Como leí en alguna parte, hay días que la vida lo besa a uno en la boca. O al menos eso sentí este lunes, cuando –mientras la tarde moría– mis dedos y mis ojos se paseaban por las más de 300 páginas de un libro delicioso: ‘Palabras Moribundas’. A las letras que se agolpaban ante mí, se sumaron una cantidad de recuerdos de lo que parecían otras vidas, habitadas por palabras que hoy van camino a la extinción.
Editado por Santillana y de autoría de los españoles Pilar Mouton y Alex Grijelmo, ‘Palabras moribundas’ propone un ejercicio interesante, pero más que nada gozoso: rescatar aquellas palabras que alguna vez fueron parte de nuestro léxico y que de alguna manera nos hicieron quienes somos y nos configuraron una manera de mirar/entender el mundo.
Entre las ciento y pico de palabras recogidas por Mouton y Grijelmo, constan ejemplares tan raros como aljofifa (pedazo de paño), cuchipanda (comida que toman juntas y regocijadamente varias personas), trapisonda (bulla o riña con voces y acciones) y tantas otras que aunque están agonizantes o muertas para mí ni siquiera habían existido.

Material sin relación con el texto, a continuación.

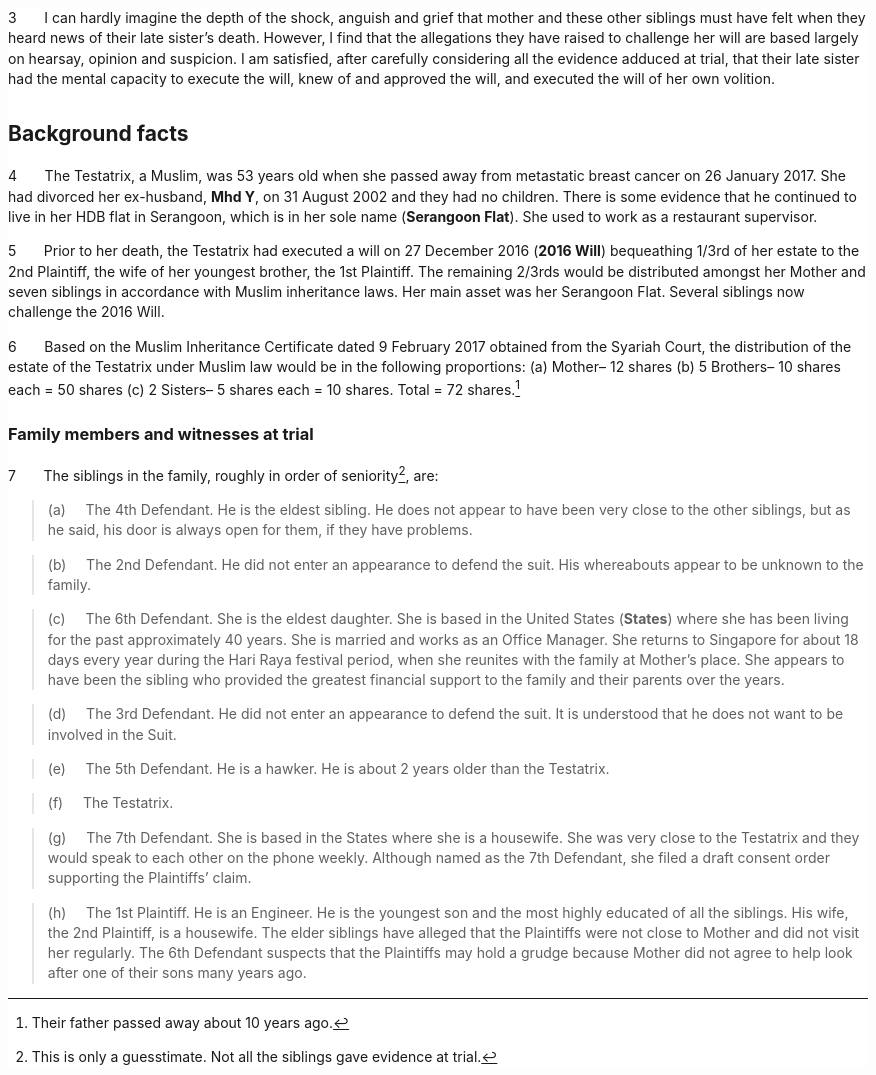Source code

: 3       I can hardly imagine the depth of the shock, anguish and grief that mother and these other siblings must have felt when they heard news of their late sister’s death. However, I find that the allegations they have raised to challenge her will are based largely on hearsay, opinion and suspicion. I am satisfied, after carefully considering all the evidence adduced at trial, that their late sister had the mental capacity to execute the will, knew of and approved the will, and executed the will of her own volition.

## Background facts

4       The Testatrix, a Muslim, was 53 years old when she passed away from metastatic breast cancer on 26 January 2017. She had divorced her ex-husband, **Mhd Y**, on 31 August 2002 and they had no children. There is some evidence that he continued to live in her HDB flat in Serangoon, which is in her sole name (**Serangoon Flat**). She used to work as a restaurant supervisor.

5       Prior to her death, the Testatrix had executed a will on 27 December 2016 (**2016 Will**) bequeathing 1/3rd of her estate to the 2nd Plaintiff, the wife of her youngest brother, the 1st Plaintiff. The remaining 2/3rds would be distributed amongst her Mother and seven siblings in accordance with Muslim inheritance laws. Her main asset was her Serangoon Flat. Several siblings now challenge the 2016 Will.

6       Based on the Muslim Inheritance Certificate dated 9 February 2017 obtained from the Syariah Court, the distribution of the estate of the Testatrix under Muslim law would be in the following proportions: (a) Mother– 12 shares (b) 5 Brothers– 10 shares each = 50 shares (c) 2 Sisters– 5 shares each = 10 shares. Total = 72 shares.[^1]

### Family members and witnesses at trial

7       The siblings in the family, roughly in order of seniority[^2], are:

> (a)     The 4th Defendant. He is the eldest sibling. He does not appear to have been very close to the other siblings, but as he said, his door is always open for them, if they have problems.

> (b)     The 2nd Defendant. He did not enter an appearance to defend the suit. His whereabouts appear to be unknown to the family.

> (c)     The 6th Defendant. She is the eldest daughter. She is based in the United States (**States**) where she has been living for the past approximately 40 years. She is married and works as an Office Manager. She returns to Singapore for about 18 days every year during the Hari Raya festival period, when she reunites with the family at Mother’s place. She appears to have been the sibling who provided the greatest financial support to the family and their parents over the years.

> (d)     The 3rd Defendant. He did not enter an appearance to defend the suit. It is understood that he does not want to be involved in the Suit.

> (e)     The 5th Defendant. He is a hawker. He is about 2 years older than the Testatrix.

> (f)     The Testatrix.

> (g)     The 7th Defendant. She is based in the States where she is a housewife. She was very close to the Testatrix and they would speak to each other on the phone weekly. Although named as the 7th Defendant, she filed a draft consent order supporting the Plaintiffs’ claim.

> (h)     The 1st Plaintiff. He is an Engineer. He is the youngest son and the most highly educated of all the siblings. His wife, the 2nd Plaintiff, is a housewife. The elder siblings have alleged that the Plaintiffs were not close to Mother and did not visit her regularly. The 6th Defendant suspects that the Plaintiffs may hold a grudge because Mother did not agree to help look after one of their sons many years ago.


[^1]: Their father passed away about 10 years ago.
[^2]: This is only a guesstimate. Not all the siblings gave evidence at trial.
[^3]: Plaintiffs’ Bundle of Documents Page 41.
[^4]: The 5th Defendant suspects that Mhd Y could be in prison. The 5th Defendant testified that a mutual friend told him that Mhd Y, who used to work as a cleaner in a condominium, had been caught stealing. Thereafter, he could not be found. The 5th Defendant therefore suspects Mhd Y could be in prison. See NE Day 3 Page 154:30 to 31:21.
[^5]:  NE Day 3 Page 7:14 to 25.
[^6]: NE Day 3 Page 57:28 to 58:10.
[^7]: NE Day 4 Page 4:20-25.
[^8]: NE Day 4 Page 15: 9 to 15.
[^9]: NE Day 4 Page 11:29.
[^10]: NE Day 4 Page 28: 11 to 29:1.
[^11]: Plaintiffs’ Bundle of Documents Pages 40 to 60.
[^12]: Plaintiffs’ Bundle of Documents Page 42.
[^13]: Plaintiffs’ Bundle of Documents Pages 40 to 60.
[^14]: NE Day 1 Page 57:19 to 24.
[^15]: NE Day 4 Page 44:17 to 31.
[^16]: NE Day 4 Page 47:22 to 48:5.
[^17]: Plaintiffs’ Bundle of Documents Page 41.
[^18]: Plaintiffs’ Bundle of Documents Page 65 to 66.
[^19]: NE Day 3 Page 60:6 to 16.
[^20]: NE Day 3 Page 13:10 to 12; Page 58:5-7.
[^21]: NE Day 3 Page 7:14-35.
[^22]: NE Day 3 Page 20:15 to 22.
[^23]: NE Day 3 Page 8:7-9; Page 20:32; Page 52:23 to 30; Page 55:4 to 9.
[^24]: NE Day 3 Page 23:13 to 32; Page 55: 10 to 56:4; 57: 4 to 15.
[^25]: NE Day 2 Page 44: 17 to 22.
[^26]: NE Day 2 Page 36:19 to 38:2.
[^27]: Paragraphs 4.0 to 4.3 of 4th Defendant’s Closing Submissions.
[^28]: Paragraphs 4.0 to 4.3 of 4th Defendant’s Closing Submissions.
[^29]: Plaintiffs’ Bundle of Documents Page 48 to 54.
[^30]: NE Day 3 Page 87:22 to 24. The 4th Defendant testified that the Testatrix “has problem with the ex husband.” Page 98: 32 to Page 99: 3. The 4th Defendant testified that there were “tensions” between Mhd Y and the rest of the family.
[^31]: NE Day 3 Page 24: 17-29.
[^32]: In the lead up to the trial, Mr N had actually, in a letter to Plaintiff’s counsel dated 21 August 2018 stated at \[2.2\]“We cannot remember but as the Will was translated, it is likely that the testatrix spoke in Malay to our \[Mr N\].” (Plaintiffs’ Bundle of Documents Pages 1 to 3). This was in reply to a written query from Plaintiff’s counsel on 16 August 2018 asking which language the Testatrix used to communicate with him. However, the 2016 Will does not contain a translation clause and under cross-examination, Mr N clarified, and I accept, that the reference to the will have being translated in the letter dated 21 August 2018 was a mistake.
[^33]: NE Day 3 Page 48:14-25.
[^34]: Plaintiffs’ Bundle of Documents Pages 42 to 60.
[^35]: NE Day 3 Page 16:12 to Page 18:4.
[^36]: Plaintiffs’ Bundle of Documents Page 56.
[^37]: See text from the Testatrix to the 1st Plaintiff dated 29 December 2016 at 10:51: “\[1st Plaintiff\], u come at 2pm cause my neighbours visiting me now thx.” And at 14:16: “Ok my neighbours still here.”; Plaintiffs’ Bundle of Documents Page 57.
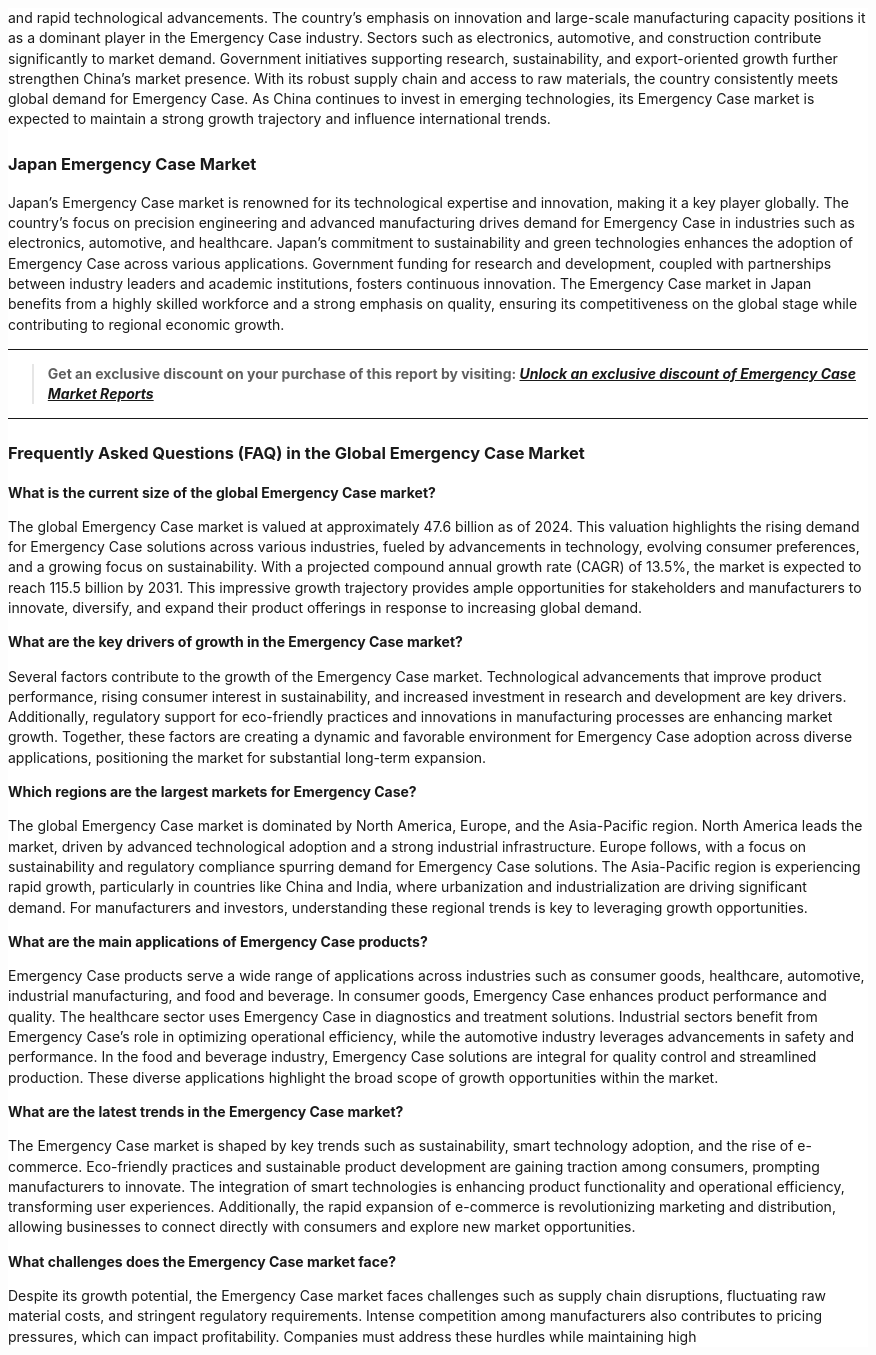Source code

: and rapid technological advancements. The country&rsquo;s emphasis on innovation and large-scale manufacturing capacity positions it as a dominant player in the Emergency Case industry. Sectors such as electronics, automotive, and construction contribute significantly to market demand. Government initiatives supporting research, sustainability, and export-oriented growth further strengthen China&rsquo;s market presence. With its robust supply chain and access to raw materials, the country consistently meets global demand for Emergency Case. As China continues to invest in emerging technologies, its Emergency Case market is expected to maintain a strong growth trajectory and influence international trends.</p><h3>Japan Emergency Case Market</h3><p>Japan&rsquo;s Emergency Case market is renowned for its technological expertise and innovation, making it a key player globally. The country&rsquo;s focus on precision engineering and advanced manufacturing drives demand for Emergency Case in industries such as electronics, automotive, and healthcare. Japan&rsquo;s commitment to sustainability and green technologies enhances the adoption of Emergency Case across various applications. Government funding for research and development, coupled with partnerships between industry leaders and academic institutions, fosters continuous innovation. The Emergency Case market in Japan benefits from a highly skilled workforce and a strong emphasis on quality, ensuring its competitiveness on the global stage while contributing to regional economic growth.</p><hr /><blockquote><p><strong>Get an exclusive discount on your purchase of this report by visiting: <em><a href="://marketresearchpulse.com/ask-for-discount/129451?utm_source=Github&amp;utm_medium=0116">Unlock an exclusive discount of Emergency Case Market Reports</a></em>&nbsp;</strong></p></blockquote><hr /><h3>Frequently Asked Questions (FAQ) in the Global Emergency Case Market</h3><p><strong>What is the current size of the global Emergency Case market?</strong></p><p>The global Emergency Case market is valued at approximately 47.6 billion as of 2024. This valuation highlights the rising demand for Emergency Case solutions across various industries, fueled by advancements in technology, evolving consumer preferences, and a growing focus on sustainability. With a projected compound annual growth rate (CAGR) of 13.5%, the market is expected to reach 115.5 billion by 2031. This impressive growth trajectory provides ample opportunities for stakeholders and manufacturers to innovate, diversify, and expand their product offerings in response to increasing global demand.</p><p><strong>What are the key drivers of growth in the Emergency Case market?</strong></p><p>Several factors contribute to the growth of the Emergency Case market. Technological advancements that improve product performance, rising consumer interest in sustainability, and increased investment in research and development are key drivers. Additionally, regulatory support for eco-friendly practices and innovations in manufacturing processes are enhancing market growth. Together, these factors are creating a dynamic and favorable environment for Emergency Case adoption across diverse applications, positioning the market for substantial long-term expansion.</p><p><strong>Which regions are the largest markets for Emergency Case?</strong></p><p>The global Emergency Case market is dominated by North America, Europe, and the Asia-Pacific region. North America leads the market, driven by advanced technological adoption and a strong industrial infrastructure. Europe follows, with a focus on sustainability and regulatory compliance spurring demand for Emergency Case solutions. The Asia-Pacific region is experiencing rapid growth, particularly in countries like China and India, where urbanization and industrialization are driving significant demand. For manufacturers and investors, understanding these regional trends is key to leveraging growth opportunities.</p><p><strong>What are the main applications of Emergency Case products?</strong></p><p>Emergency Case products serve a wide range of applications across industries such as consumer goods, healthcare, automotive, industrial manufacturing, and food and beverage. In consumer goods, Emergency Case enhances product performance and quality. The healthcare sector uses Emergency Case in diagnostics and treatment solutions. Industrial sectors benefit from Emergency Case&rsquo;s role in optimizing operational efficiency, while the automotive industry leverages advancements in safety and performance. In the food and beverage industry, Emergency Case solutions are integral for quality control and streamlined production. These diverse applications highlight the broad scope of growth opportunities within the market.</p><p><strong>What are the latest trends in the Emergency Case market?</strong></p><p>The Emergency Case market is shaped by key trends such as sustainability, smart technology adoption, and the rise of e-commerce. Eco-friendly practices and sustainable product development are gaining traction among consumers, prompting manufacturers to innovate. The integration of smart technologies is enhancing product functionality and operational efficiency, transforming user experiences. Additionally, the rapid expansion of e-commerce is revolutionizing marketing and distribution, allowing businesses to connect directly with consumers and explore new market opportunities.</p><p><strong>What challenges does the Emergency Case market face?</strong></p><p>Despite its growth potential, the Emergency Case market faces challenges such as supply chain disruptions, fluctuating raw material costs, and stringent regulatory requirements. Intense competition among manufacturers also contributes to pricing pressures, which can impact profitability. Companies must address these hurdles while maintaining high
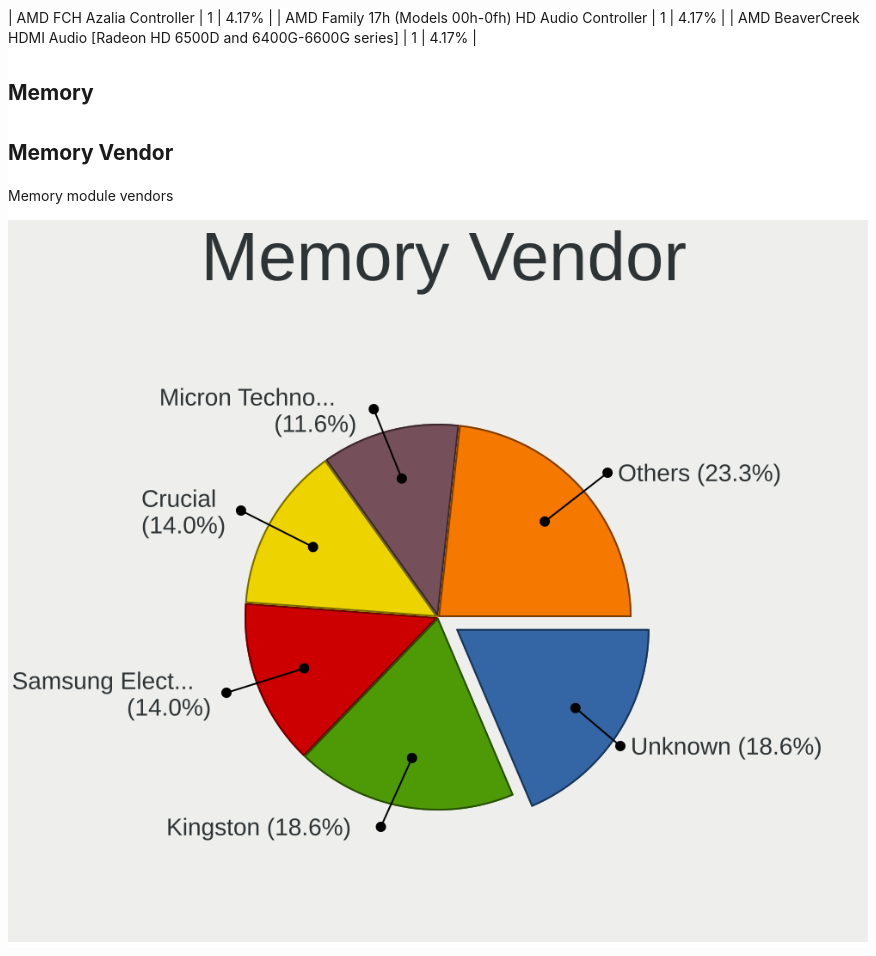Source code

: | AMD FCH Azalia Controller                                                         | 1        | 4.17%   |
| AMD Family 17h (Models 00h-0fh) HD Audio Controller                               | 1        | 4.17%   |
| AMD BeaverCreek HDMI Audio [Radeon HD 6500D and 6400G-6600G series]               | 1        | 4.17%   |

Memory
------

Memory Vendor
-------------

Memory module vendors

![Memory Vendor](./images/pie_chart_bsd/memory_vendor.svg)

Inevitablemente, mientras leía se asomaban, para interrumpirme, palabras que sí pasaron por mi vida y de las que hace rato ya no sé nada, porque cayeron en desuso o porque los objetos que representaban ya no existen.
Por ejemplo, enagua (esa prenda satinada y bonita ya desaparecida de los cajones de ropa interior); carril o mandil (las escribo y me veo diminuta entrando al aula y esperando a la señorita Yolanda, de primer grado); copete (ese enmarañado impresentable que nos construíamos sobre la frente para estar más bonitas) y destrampe (de la misma época del copete, pero mucho más agradable); o botica (sitio misterioso donde los haya).
También viajé en el tiempo recordando la oscura tienda de mi niñez, cuyo mayor tesoro eran las ‘bebas’ con formas de uva, manzana, pera… (el equivalente a un ‘bon ice’, pero líquido y al clima). Y casi escuché a mi abuelita Rosita gritando con su acento guayaquileño: “¡Cuenta te caes!”, para decirme que ‘tenga cuidado’ al asomarme a la azotea.
Se colaron en el acto: elé (¡mira!) y pite (poquito), que escuchaba de mis compañeros de escuela, pero que no eran bienvenidas en mi casa, porque eran “palabras inventadas” y “muy serranas”. Qué será del comibebe de la casa de mi tía Lali, ahora transformado en ensalada de frutas, y sin jugo… De yapa, se me apareció mi mamá, en sus 30, feliz deshaciéndose de todos los ‘cachivaches’ acumulados en la casa.
Queriendo ganarle al sueño, esa noche me dormí haciendo una lista de otros artefactos y palabras desaparecidos como el casete y su respectiva casetera, las aldabas y los disquetes; y en esas estaba, cuando quien duerme a mi lado me sopló: los reverberos y los caballeros, ¿cierto, no?